=== What the exercise asks ===
Which lines of the data below contain the string "pose"? Filter them out and copy each one, treating uppercase and lowercase as different.

=== Record list ===

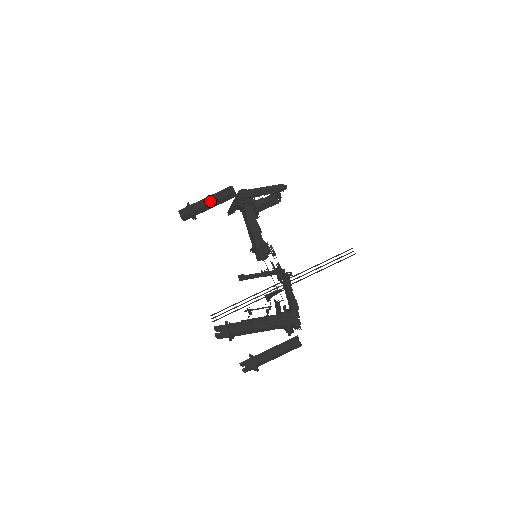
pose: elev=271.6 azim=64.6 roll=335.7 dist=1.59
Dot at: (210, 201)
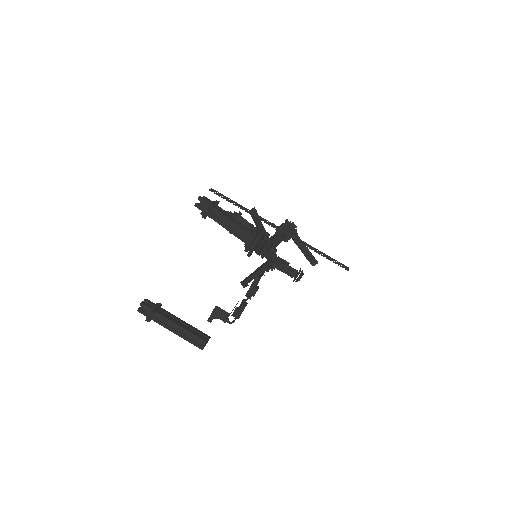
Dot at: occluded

--

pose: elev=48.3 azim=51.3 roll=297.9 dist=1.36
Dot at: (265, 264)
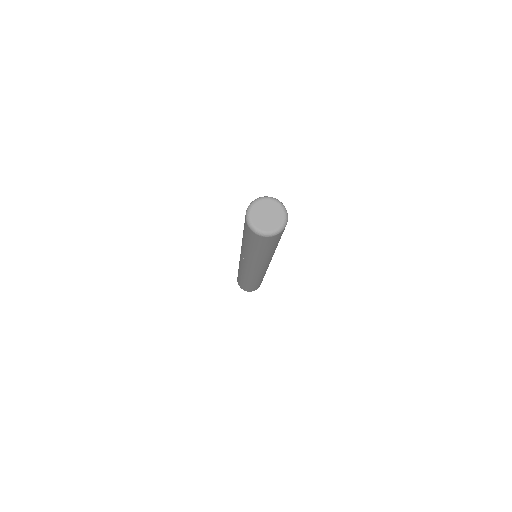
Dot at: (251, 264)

=== Full output ===
pose: elev=271.6 azim=64.6 roll=335.7 dist=1.59
pose: elev=48.3 azim=51.3 roll=297.9 dist=1.36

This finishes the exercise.